Could you carry the forum thread about a battery for Field Day further, starting right after its last sentence and leaving the data aside?

Text excerpt:
┄┄┄┄┄┄┄┄┄┄┄┄┄┄┄┄┄┄┄┄

Battery for Field Day Reply
by KD8IZZ on June 16, 2009 Mail this to a friend!
This will be my first field day and I plan to operate my FT-450 on top of a high ridge in SE Ohio (QTH #2). I will drag my hustler 4BTV up to the ridge top and operate at low power from a marine battery.
I calculated that 25 watts will take 6 amps which means a large battery will last the entire day with fairly frequent QSOs.
I need some advice from those with experience. Would a 115 amp hour battery be sufficient for 12 hours of contesting at 25 watts? Or should I go to lower power?
 
RE: Battery for Field Day Reply
by N3QE on June 16, 2009 Mail this to a friend!
My two cents: your rig will take about an amp on receive, and up to 4 amps on transmit if you limit yourself to 25W out.

120AH will easily get you 40 hours of operation at those levels, even assuming a high transmit duty cycle.

┄┄┄┄┄┄┄┄┄┄┄┄┄┄┄┄┄┄┄┄

Provided data:
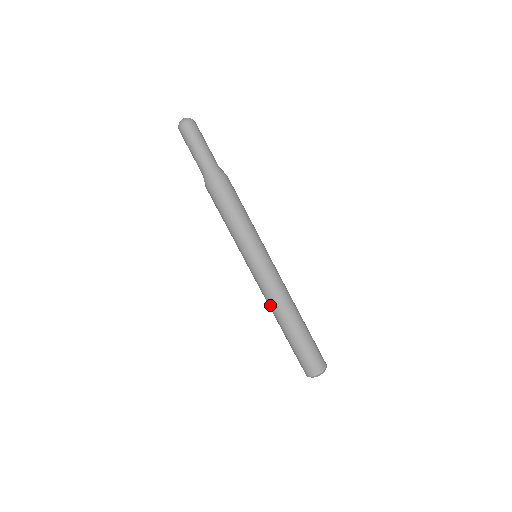
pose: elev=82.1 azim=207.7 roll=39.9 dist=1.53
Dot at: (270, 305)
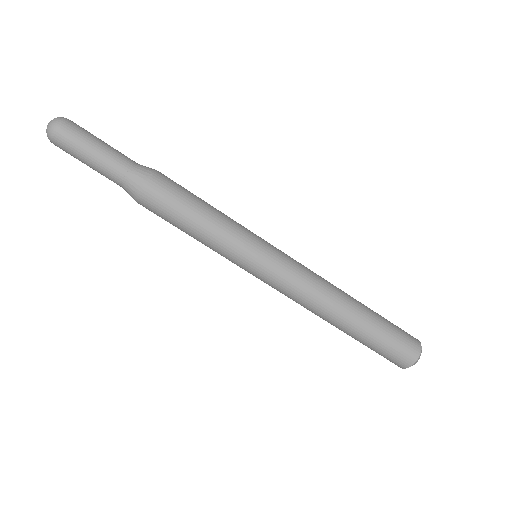
Dot at: (310, 308)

┄┄┄┄┄┄┄┄┄┄┄┄┄┄┄┄┄┄┄┄

Output for this exercise:
Your rig would draw circa 15-20 Amps doing 100W out, but that's only when you're transmitting. It looks like you'd have enough power to run at 100W for a full 24 hour day if you had a reasonable duty cycle (transmitting less than half the time).

Unless your battery is a ginormous gel-cell or a marine deep-cycle battery, you do not want to run it all the way down.

My station has been completely solar powered for the past two months. I use an old Ten-Tec Triton which only draws 0.5A on receive, have an 80W solar panel, and a 80AH marine deep-cycle battery. I've operated through several contests overnight and never came close to running the battery low. Then again, transmit duty cycle was very reasonable.
 
RE: Battery for Field Day Reply
by N4OGW on June 16, 2009 Mail this to a friend!
Note that to be in the "Battery" category for Field Day, you have to run 5 watts or less RF output.

Tor
N4OGW
 
RE: Battery for Field Day Reply
by K3AN on June 17, 2009 Mail this to a friend!
Depending on how well the FT-450 handles low DC supply voltages, you may not be able to use the full capacity of your marine battery. Check the specs in the FT-450 manual. It may say something like "Supply Voltage: 13.8 Volts DC +/- 10%." In this example, the minimum would be 13.80 - 1.38 = 12.42 Volts. When a deep cycle battery hits that level it still has more than half of its capacity remaining, but the radio can't use it.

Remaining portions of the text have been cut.